Holly A. Heyser
Mulberries. Until recently, a mere mention this tree would get me going. I hate mulberry trees. They'll conquer your yard and are nearly impossible to kill. Mulberries can send out suckers in all directions, sprouting new trees even if you chop down the main trunk. What's worse, those that do fruit produce boring, low-acid fruit not worth eating.
Such was my belief for years. I had a mulberry problem in my yard when I lived in Fredericksburg, Virginia, and it was about that time when I got it into my head that the berries were no good. I can't exactly remember why, other than I must have eaten some very, very ripe fruit.
These days, as I rehab my torn Achilles—still weak after five months—I've taken to walking around my neighborhood more. Last week I detoured into a little park near my house. I'd been there before, and had not noticed much worth remembering; a few good oaks, but that was it. This time I heard starlings congregated in a corner of the park. They were on a tree.
It was a mulberry tree, and it was loaded with berries. What the hell, I thought. I was in mid-walk and it couldn't hurt to pick a few for a trail snack.
Now there is this great episode of The Simpsons where they flash back to when Homer and the town drunk, Barney Gumble, were in high school. Barney did not drink at all then, and was set to attend Harvard University. Homer brought over some beer. Barney demurred.
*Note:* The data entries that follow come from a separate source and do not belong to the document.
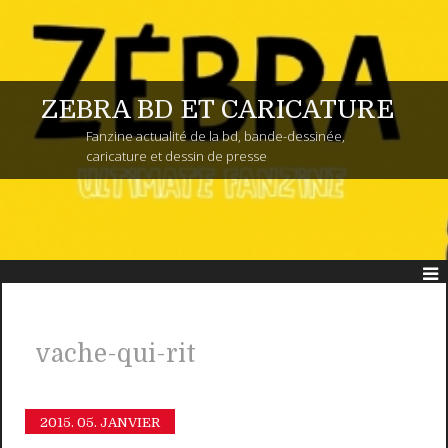
ZEBRA BD ET CARICATURE
Fanzine actualité de la bd, bande-dessinée,
caricature et dessin de presse
vache-qui-rit
2015.
05. JANVIER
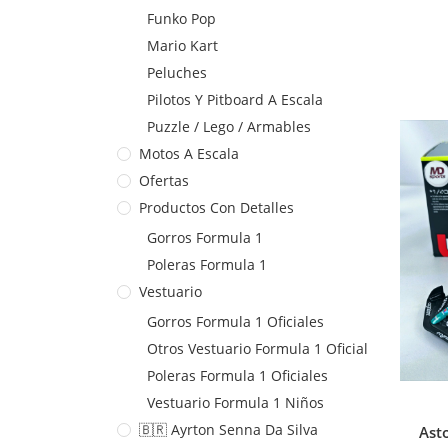
Funko Pop
Mario Kart
Peluches
Pilotos Y Pitboard A Escala
Puzzle / Lego / Armables
Motos A Escala
Ofertas
Productos Con Detalles
Gorros Formula 1
Poleras Formula 1
Vestuario
Gorros Formula 1 Oficiales
Otros Vestuario Formula 1 Oficial
Poleras Formula 1 Oficiales
Vestuario Formula 1 Niños
🇧🇷 Ayrton Senna Da Silva
Ast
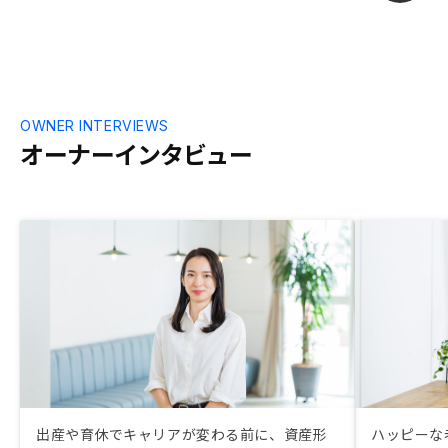
OWNER INTERVIEWS
オーナーインタビュー
出産や育休でキャリアが変わる前に、資産形
ハッピーな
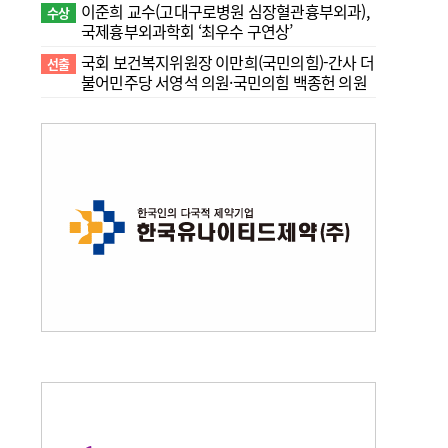
이준희 교수(고대구로병원 심장혈관흉부외과),
수상
국제흉부외과학회 ‘최우수 구연상’
국회 보건복지위원장 이만희(국민의힘)-간사 더
선출
불어민주당 서영석 의원·국민의힘 백종헌 의원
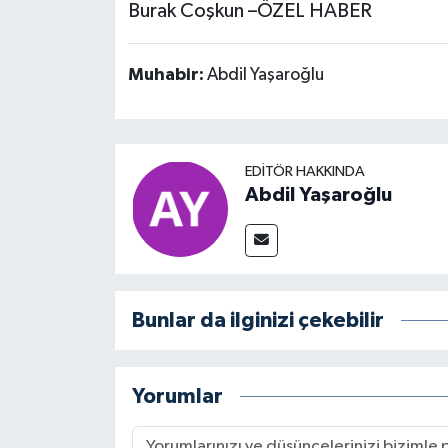
Burak Coşkun –ÖZEL HABER
Muhabir:
Abdil Yaşaroğlu
EDITÖR HAKKINDA
Abdil Yaşaroğlu
Bunlar da ilginizi çekebilir
Yorumlar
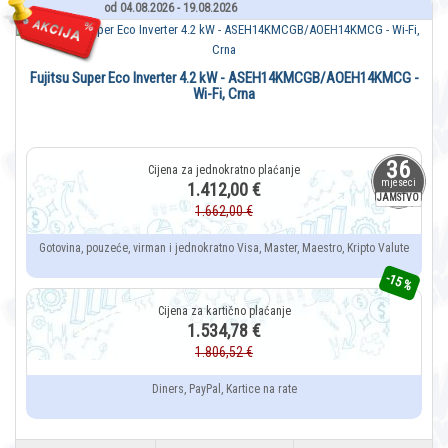
od 04.08.2026 - 19.08.2026
Fujitsu Super Eco Inverter 4.2 kW - ASEH14KMCGB/AOEH14KMCG -
Wi-Fi, Crna
36
mjeseci
1.412,00 €
JAMSTVO
1.662,00 €
Gotovina, pouzeće, virman i jednokratno Visa, Master, Maestro, Kripto Valute
-15 %
1.534,78 €
1.806,52 €
Diners, PayPal, Kartice na rate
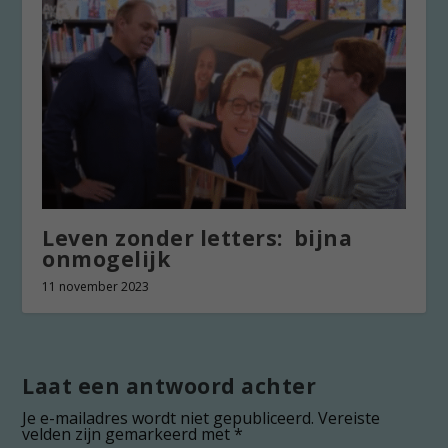
Leven zonder letters: bijna
onmogelijk
11 november 2023
Laat een antwoord achter
Je e-mailadres wordt niet gepubliceerd.
Vereiste
velden zijn gemarkeerd met
*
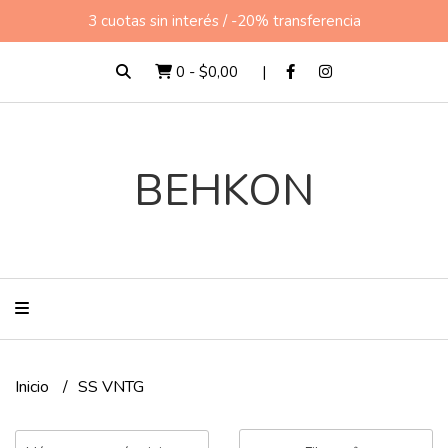
3 cuotas sin interés / -20% transferencia
0
-
$0,00
BEHKON
Inicio
SS VNTG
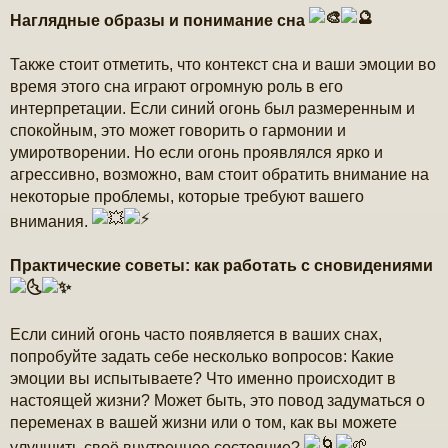
Наглядные образы и понимание сна
Также стоит отметить, что контекст сна и ваши эмоции во
время этого сна играют огромную роль в его
интерпретации. Если синий огонь был размеренным и
спокойным, это может говорить о гармонии и
умиротворении. Но если огонь проявлялся ярко и
агрессивно, возможно, вам стоит обратить внимание на
некоторые проблемы, которые требуют вашего
внимания.
Практические советы: как работать с сновидениями
Если синий огонь часто появляется в ваших снах,
попробуйте задать себе несколько вопросов: Какие
эмоции вы испытываете? Что именно происходит в
настоящей жизни? Может быть, это повод задуматься о
переменах в вашей жизни или о том, как вы можете
улучшить своё внутреннее состояние?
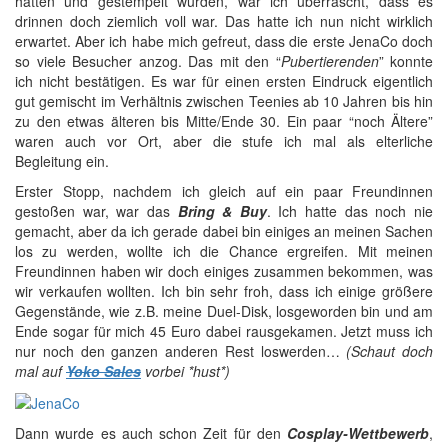
hatten und gestempelt wurden, war ich überrascht, dass es
drinnen doch ziemlich voll war. Das hatte ich nun nicht wirklich
erwartet. Aber ich habe mich gefreut, dass die erste JenaCo doch
so viele Besucher anzog. Das mit den “
Pubertierenden
” konnte
ich nicht bestätigen. Es war für einen ersten Eindruck eigentlich
gut gemischt im Verhältnis zwischen Teenies ab 10 Jahren bis hin
zu den etwas älteren bis Mitte/Ende 30. Ein paar “noch Ältere”
waren auch vor Ort, aber die stufe ich mal als elterliche
Begleitung ein.
Erster Stopp, nachdem ich gleich auf ein paar Freundinnen
gestoßen war, war das
Bring & Buy
. Ich hatte das noch nie
gemacht, aber da ich gerade dabei bin einiges an meinen Sachen
los zu werden, wollte ich die Chance ergreifen. Mit meinen
Freundinnen haben wir doch einiges zusammen bekommen, was
wir verkaufen wollten. Ich bin sehr froh, dass ich einige größere
Gegenstände, wie z.B. meine Duel-Disk, losgeworden bin und am
Ende sogar für mich 45 Euro dabei rausgekamen. Jetzt muss ich
nur noch den ganzen anderen Rest loswerden…
(Schaut doch
mal auf
Yoko Sales
vorbei *hust*)
Dann wurde es auch schon Zeit für den
Cosplay-Wettbewerb
,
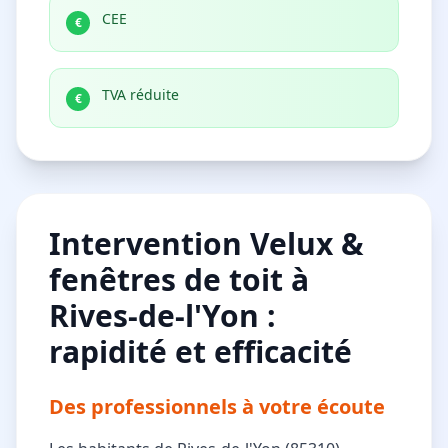
CEE
€
TVA réduite
€
Intervention Velux &
fenêtres de toit à
Rives-de-l'Yon :
rapidité et efficacité
Des professionnels à votre écoute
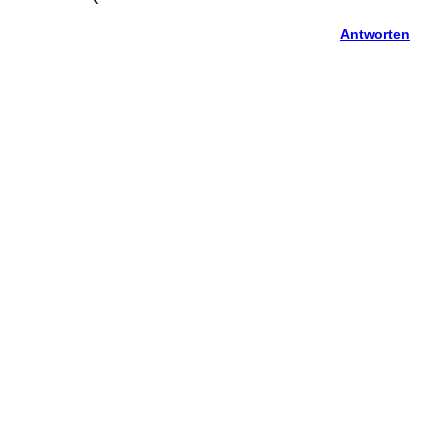
Antworten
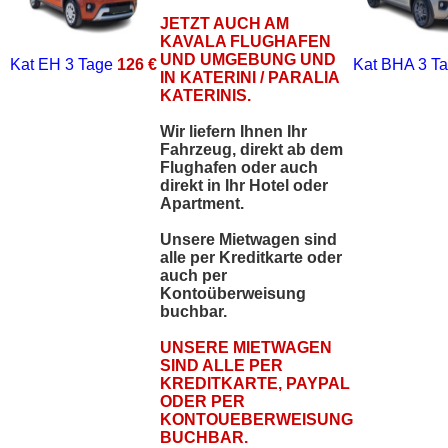
JETZT AUCH AM
KAVALA FLUGHAFEN
UND UMGEBUNG UND
Kat EH
3 Tage
126 €
Kat BHA
3 T
IN KATERINI / PARALIA
KATERINIS.
Wir liefern Ihnen Ihr
Fahrzeug, direkt ab dem
Flughafen oder auch
direkt in Ihr Hotel oder
Apartment.
Unsere Mietwagen sind
alle per Kreditkarte oder
auch per
Kontoüberweisung
buchbar.
UNSERE MIETWAGEN
SIND ALLE PER
KREDITKARTE, PAYPAL
ODER PER
KONTOUEBERWEISUNG
BUCHBAR.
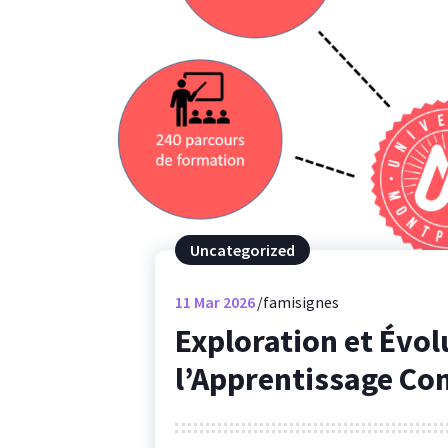
Uncategorized
11
Mar 2026
famisignes
Exploration et Évol
l’Apprentissage Co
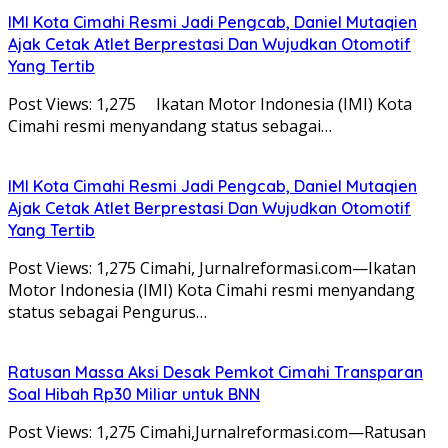
IMI Kota Cimahi Resmi Jadi Pengcab, Daniel Mutaqien
Ajak Cetak Atlet Berprestasi Dan Wujudkan Otomotif
Yang Tertib
Post Views: 1,275 Ikatan Motor Indonesia (IMI) Kota
Cimahi resmi menyandang status sebagai…
IMI Kota Cimahi Resmi Jadi Pengcab, Daniel Mutaqien
Ajak Cetak Atlet Berprestasi Dan Wujudkan Otomotif
Yang Tertib
Post Views: 1,275 Cimahi, Jurnalreformasi.com—Ikatan
Motor Indonesia (IMI) Kota Cimahi resmi menyandang
status sebagai Pengurus…
Ratusan Massa Aksi Desak Pemkot Cimahi Transparan
Soal Hibah Rp30 Miliar untuk BNN
Post Views: 1,275 Cimahi,Jurnalreformasi.com—Ratusan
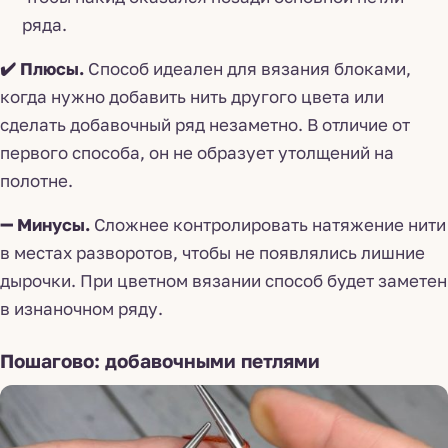
ряда.
✔️ Плюсы.
Способ идеален для вязания блоками,
когда нужно добавить нить другого цвета или
сделать добавочный ряд незаметно. В отличие от
первого способа, он не образует утолщений на
полотне.
➖ Минусы.
Сложнее контролировать натяжение нити
в местах разворотов, чтобы не появлялись лишние
дырочки. При цветном вязании способ будет заметен
в изнаночном ряду.
Пошагово: добавочными петлями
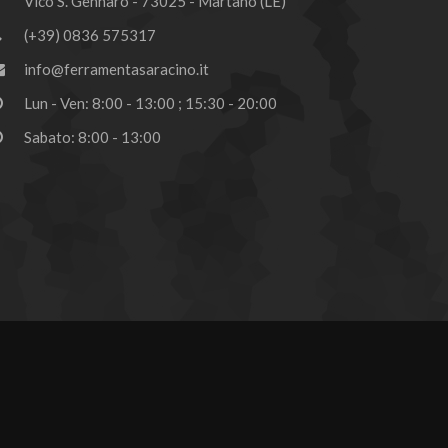
Vico S. Gennaro - 73025 - Martano (LE)
(+39) 0836 575317
info@ferramentasaracino.it
Lun - Ven: 8:00 - 13:00 ; 15:30 - 20:00
Sabato: 8:00 - 13:00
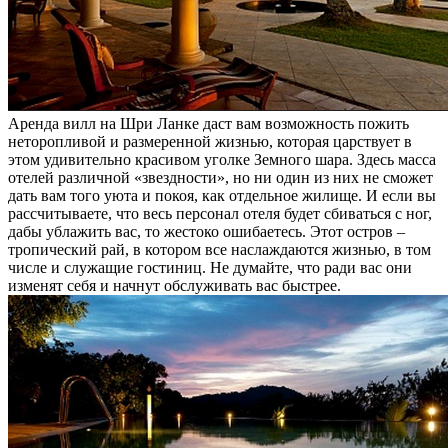
Аренда вилл на Шри Ланке даст вам возможность пожить
неторопливой и размеренной жизнью, которая царствует в
этом удивительно красивом уголке Земного шара. Здесь масса
отелей различной «звездности», но ни один из них не сможет
дать вам того уюта и покоя, как отдельное жилище. И если вы
рассчитываете, что весь персонал отеля будет сбиваться с ног,
дабы ублажить вас, то жестоко ошибаетесь. Этот остров –
тропический рай, в котором все наслаждаются жизнью, в том
числе и служащие гостиниц. Не думайте, что ради вас они
изменят себя и начнут обслуживать вас быстрее.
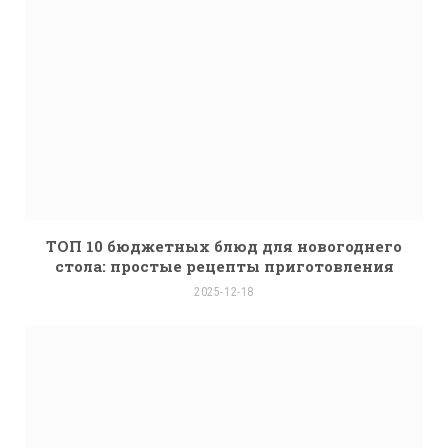
ТОП 10 бюджетных блюд для новогоднего
стола: простые рецепты приготовления
2025-12-18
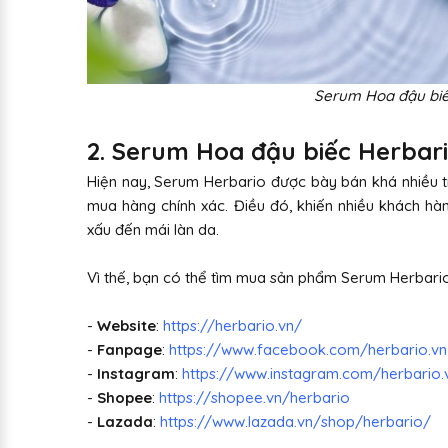
Serum Hoa đậu biế
2. Serum Hoa đậu biếc Herbari
Hiện nay, Serum Herbario được bày bán khá nhiều tr
mua hàng chính xác. Điều đó, khiến nhiều khách h
xấu đến mái làn da.
Vì thế, bạn có thể tìm mua sản phẩm Serum Herbario
-
Website
:
https://herbario.vn/
-
Fanpage
:
https://www.facebook.com/herbario.vn
-
Instagram
:
https://www.instagram.com/herbario.
-
Shopee
:
https://shopee.vn/herbario
-
Lazada
:
https://www.lazada.vn/shop/herbario/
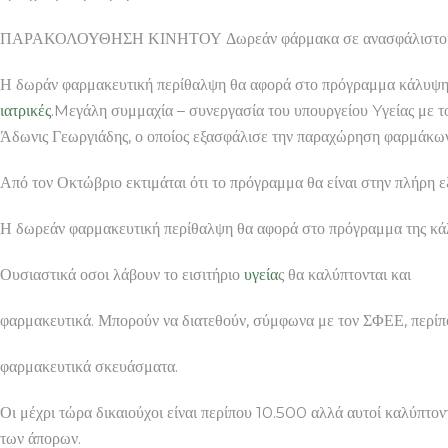
ΠΑΡΑΚΟΛΟΥΘΗΣΗ ΚΙΝΗΤΟΥ Δωρεάν φάρμακα σε ανασφάλιστους κ
Η δωράν φαρμακευτική περίθαλψη θα αφορά στο πρόγραμμα κάλυψης
ιατρικές
.Mεγάλη συμμαχία – συνεργασία του υπουργείου Yγείας με
Άδωνις Γεωργιάδης, ο οποίος εξασφάλισε την παραχώρηση φαρμάκων
Από τον Οκτώβριο εκτιμάται ότι το πρόγραμμα θα είναι στην πλήρη ε
Η δωρεάν φαρμακευτική περίθαλψη θα αφορά στο πρόγραμμα της κά
Ουσιαστικά οσοι λάβουν το εισιτήριο
υγεία
ς θα καλύπτονται και
φαρμακευτικά. Μπορούν να διατεθούν, σύμφωνα με τον ΣΦΕΕ, περ
φαρμακευτικά σκευάσματα.
Οι μέχρι τώρα δικαιούχοι είναι περίπου 10.500 αλλά αυτοί καλύπτον
των άπορων.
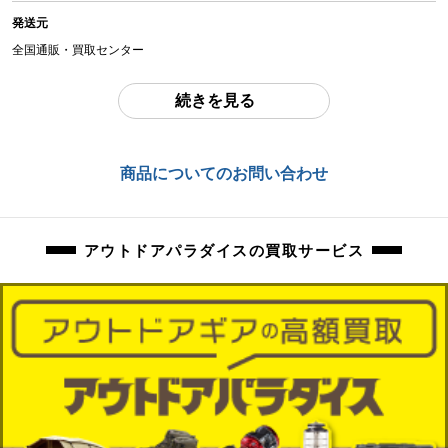
使用感のあるお品物になります。
発送元
使用に伴う、傷、汚れ、サビ等のダメージがございます。
全国通販・買取センター
設営しての状態未確認、詳細未確認、現状品になります。
住所
続きを見る
東京都江戸川区中葛西6-10-15 2F
パーツ部分に関してはある程度確認しておりますが、万が一、欠品や破損等が
あった場合はご用意くださいませ。
お問合わせ番号
商品についてのお問い合わせ
現状品になりますので、記載にない欠品、パーツ破損、動作不具合も保証対象
orb-2508050803-ac-081513700
外になります。
掲載写真のものが、すべてになります。写真のかご台車は付属しません。
アウトドアパラダイスの買取サービス
商品の詳しい状態や詳細動作に関しましては、ご質問を頂いてもお答え致しか
ねますので予めご了承下さい。
こちらの商品は複数小口での発送を予定しております。
商品管理コード
orb-2508050803-ac-081513700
Finally, Homer convinces him to drink one. Barney's eyes light up. He shouts, "Where have you been all my life?"—and finishes the rest of the six-pack.
I felt like Barney. These mulberries weren't at all insipid. No, they were tart and sweet and irresistible. And I am betting no one knows that this tree exists, tucked in a quiet corner of a little park.
Ever get one of those "I've been here before" moments? That's what happened to me as I was eating those mulberries. Unlike most of my déjà vu moments, however, I can remember the details of this one. When I was a boy, I used to play in the woods behind my elementary school in New Jersey, and right at the edge of those woods stood a mulberry tree. Put me there right now and I can walk you right to it, if the tree still lives.
Looking back, I am sure lots of people knew this mulberry, but at the time it felt like the secret larder for me and my friends—in between "playing Army" or some such, we would gorge ourselves on mulberries, which I remember being ripe just as school was ending in late June. The day after my discovery, I returned to the park with a plastic container and picked three cups of mulberries in about 10 minutes. I also saw that more would be ripe in a few days.
Mulberries don't all ripen at once, and they ripen from a light crimson to a deep purple with reddish undertones. Mulberries are always redder than blackberries. And the trees are easy to recognize: they are the only thing in North America that looks like a "blackberry tree." The trees have a light-colored bark and lightly serrated leaves with prominent, light-green veins.
There are several varieties of mulberry in the United States, including a native American mulberry. Colonists brought over the Chinese white mulberry centuries ago because we thought it might be a good idea to try to raise silkworms, which love these mulberries. Sadly, the worms all died. The trees did not. And by all accounts, the fruit of the white mulberry does indeed suck—no acid at all. I have never eaten one, however, so tell me if your experience is different.